November 1, 2017
Have you ever experienced the model minority paradigm?
Have you been systematically labeled as "un-personable" and "unlikeable"? Isn't that unfair? Would those adjectives make you feel human? Or validated? If not, then why do you do this to Asian American applicants?
Why does the model minority status feel more like an insult than a compliment? If economic and racial equality matters, Harvard, then why are some Southeast Asian Americans punished in the admissions process for holding this "prized label" when their circumstances are anything but? Can you comprehend the position that I, a liberal Asian American, am facing? How should I remedy my cognitive dissonance? How can I continue fighting for the rights of others when the system inadvertently hurts my Asian peers? How can I support a policy that puts Southeast Asian Americans at a disadvantage that they do not deserve?
Moreover, when did equality come with a fine-print agreement? Why can't equality simply be equality? Why are admissions standards for Asian Americans noticeably higher and more difficult than those for white Americans? For African Americans? For Latino Americans?
What do these extraneous labels accomplish except for a) polarization, b) implicit racism, and c) marginalization?
Harvard, what is it about Asian Americans? Are we too American? Are we too Asian? Or perhaps, according to you, are we just "bright and busy" robots that lack substance? Why is my ethnic background stained with a single, unwavering stereotype?
But Harvard, did you ever consider that this lawsuit is more important than just affirmative action? Did you ever consider that this lawsuit is reopening the painful reminder that Asian Americans lack a tangible place in American society? How can America allow a large segment of its citizens to be rendered into nothing but white background noise?
Why am I, like many Asian Americans, uncertain of my position in America? Harvard, my grandparents, two U.S. citizens, were interned during World War II and stripped of all of their possessions--does that injustice mean so little?
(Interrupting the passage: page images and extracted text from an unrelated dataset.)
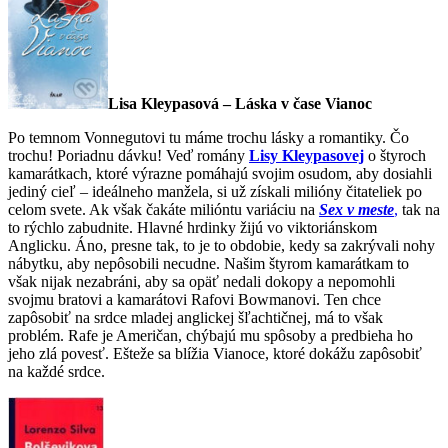
Lisa Kleypasová – Láska v čase Vianoc
Po temnom Vonnegutovi tu máme trochu lásky a romantiky. Čo
trochu! Poriadnu dávku! Veď romány
Lisy Kleypasovej
o štyroch
kamarátkach, ktoré výrazne pomáhajú svojim osudom, aby dosiahli
jediný cieľ – ideálneho manžela, si už získali milióny čitateliek po
celom svete. Ak však čakáte milióntu variáciu na
Sex v meste
,
tak na
to rýchlo zabudnite. Hlavné hrdinky žijú vo viktoriánskom
Anglicku. Áno, presne tak, to je to obdobie, kedy sa zakrývali nohy
nábytku, aby nepôsobili necudne. Našim štyrom kamarátkam to
však nijak nezabráni, aby sa opäť nedali dokopy a nepomohli
svojmu bratovi a kamarátovi Rafovi Bowmanovi. Ten chce
zapôsobiť na srdce mladej anglickej šľachtičnej, má to však
problém. Rafe je Američan, chýbajú mu spôsoby a predbieha ho
jeho zlá povesť. Ešteže sa blížia Vianoce, ktoré dokážu zapôsobiť
na každé srdce.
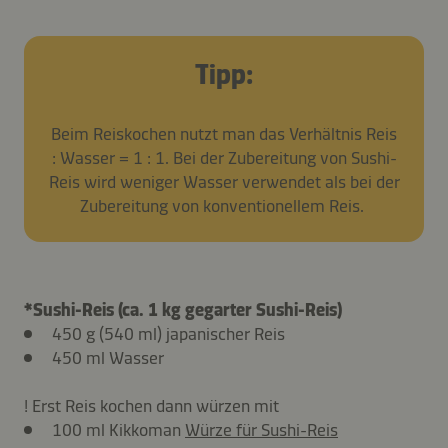
Tipp:
Beim Reiskochen nutzt man das Verhältnis Reis
: Wasser = 1 : 1. Bei der Zubereitung von Sushi-
Reis wird weniger Wasser verwendet als bei der
Zubereitung von konventionellem Reis.
*Sushi-Reis (ca. 1 kg gegarter Sushi-Reis)
450 g (540 ml) japanischer Reis
450 ml Wasser
! Erst Reis kochen dann würzen mit
100 ml Kikkoman
Würze für Sushi-Reis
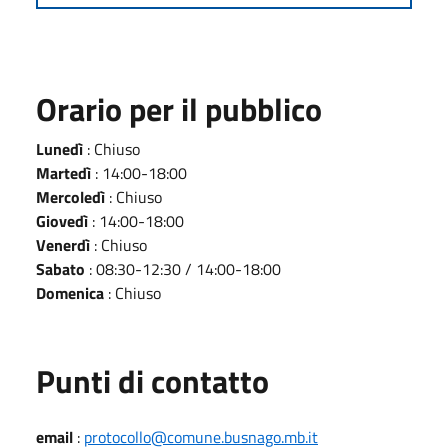
Orario per il pubblico
Lunedì
: Chiuso
Martedì
: 14:00-18:00
Mercoledì
: Chiuso
Giovedì
: 14:00-18:00
Venerdì
: Chiuso
Sabato
: 08:30-12:30 / 14:00-18:00
Domenica
: Chiuso
Punti di contatto
email
:
protocollo@comune.busnago.mb.it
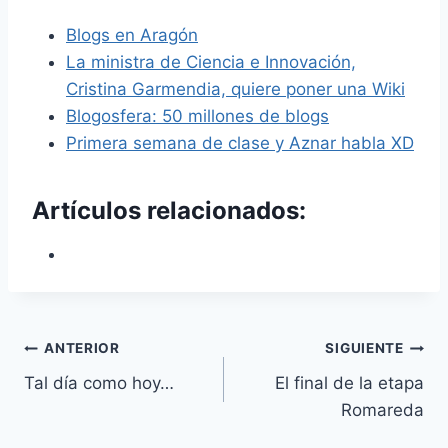
Blogs en Aragón
La ministra de Ciencia e Innovación,
Cristina Garmendia, quiere poner una Wiki
Blogosfera: 50 millones de blogs
Primera semana de clase y Aznar habla XD
Artículos relacionados:
Navegación
ANTERIOR
SIGUIENTE
Tal día como hoy…
El final de la etapa
de
Romareda
entradas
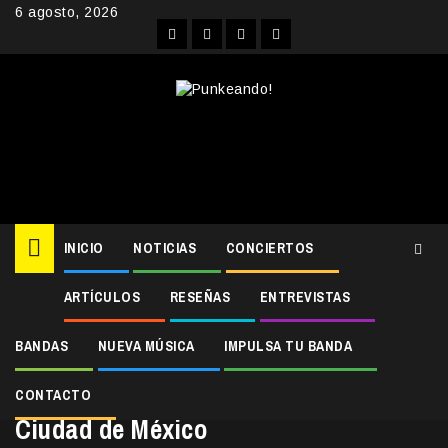
Skip
6 agosto, 2026
to
Facebook
Instagram
YouTube
Twitter
content
INICIO
NOTICIAS
CONCIERTOS
ARTÍCULOS
RESEÑAS
ENTREVISTAS
Home
2018
noviembre
19
Marky Ramone se presentará en Ciudad de México
BANDAS
NUEVA MÚSICA
IMPULSA TU BANDA
NOTICIAS
Marky Ramone se presentará en
CONTACTO
Ciudad de México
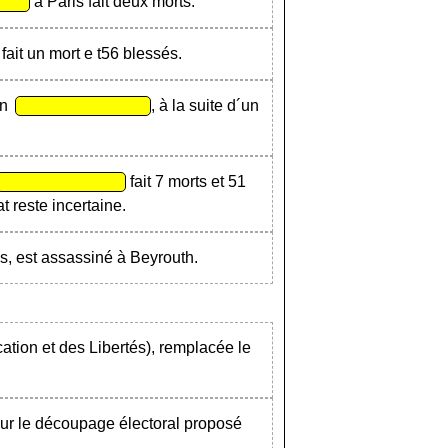
à Paris fait deux morts.
fait un mort e t56 blessés.
en
, à la suite d´un
fait 7 morts et 51
t reste incertaine.
ais, est assassiné à Beyrouth.
ion et des Libertés), remplacée le
ur le découpage électoral proposé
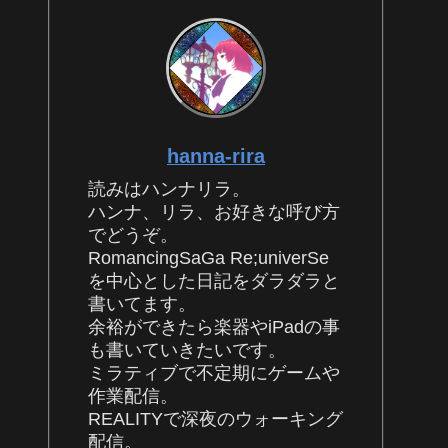
hanna-rira
読みはハンナリラ。
ハンナ、リラ、お好きな呼び方
でどうぞ。
RomancingSaGa Re;univerSe
を中心とした日記をダラダラと
書いてます。
余裕ができたら楽器やiPadの事
も書いていきたいです。
ミラティブで不定期にゲームや
作業配信。
REALITYで深夜のウォーキング
配信。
Did you know that my family lost years of records and family history just because those documents were written in Japanese script? Did you know that in Japanese culture you are supposed to revere a federal power and to follow the rules? Can you understand why my immigrant great-grandparents put up little fight when Executive Order 9066 was implemented by the United States government?
How can I connect with my culture when it was forcibly suppressed and subsequently extinguished by the American government on December 7, 1941?
Let's do a quick poll--do you ever dread Pearl Harbor Day?
Have you, perhaps, experienced that swirling ache of discomfort?
Sadness at the injustice that your family faced?
Anger at the fact that not one of those aforementioned presentations ever talked about the 110,000 to 120,000 Japanese Americans who were carted off to internment camps?
Have you ever felt the weight of an auditorium full of people watching you as a World War II veteran recounts his memories of defeating those "sneaky Japs?" Do you ever feel ashamed of who you are? Your ethnicity? Have you ever wished that you could just be white?
Harvard, are you aware of the fact that it is not just Asian American youth who feel this way? Did you know that these stereotypes affect all generations of Asian Americans? Did you know that, according to research studies, my parents' generation is the ethnic group who is least likely to get promoted to positions of leadership?
Why are we solely viewed as diligent, hard-workers? How can Asian Americans break this "worker bee" mold and prove that we have voices, opinions, and ideas? Or that we are capable of being leaders? Why is no one speaking out about the Asian American experience? Will any of my questions ever receive an answer?
Harvard, this brings us back to my original point: what is affirmative action? If affirmative action is a policy that fosters diversity and brings different viewpoints together to provide an enriching learning experience, then what's so negative about that?
Truly, at its core, affirmative action is not terrible politics; however, once these policies begin to ostracize and specifically suppress certain ethnic minorities, is it not safe to conclude that the policy begins to undermine its original goal of objectivity and equal opportunity? Did you know, Harvard, that the recent case, Students for Fair Admissions v. Harvard, serves as a harsh reminder of the precarious (and real) position Asian Americans face within the United States? Broadly speaking, aren't all experiences equal and valid? If this statement holds true, then shouldn't the conversation shift? For instance, instead of focusing on who has suffered the most, why can't our society embrace these stories and experiences to help enact a true equality for all?
Harvard, do you know that you are not the only target? Do you realize that the discussion of Asian Americans within America permeates not only higher education but also the workplace, government, and more? Are you aware of this permanent limbo that Asian Americans are relegated to? Can you relate to the stage of "not-quite-a-person-of-color" yet "not-white-either?"
Honestly though, do you really attribute those demeaning characteristics to Asian Americans? Do you think that little of my ethnicity? Of my history? Of my story?
Finally, did you ever get my application materials? My two recommendation letters? Did my alumni interview review sheet make it to Cambridge? Did the College Board send you my SAT score? What about my two subject tests?
If so, you can shred those and delete my file--I will not be needing them.
Inspired by Pete Well's Review of Guy's American Kitchen and Bar published in the New York Times.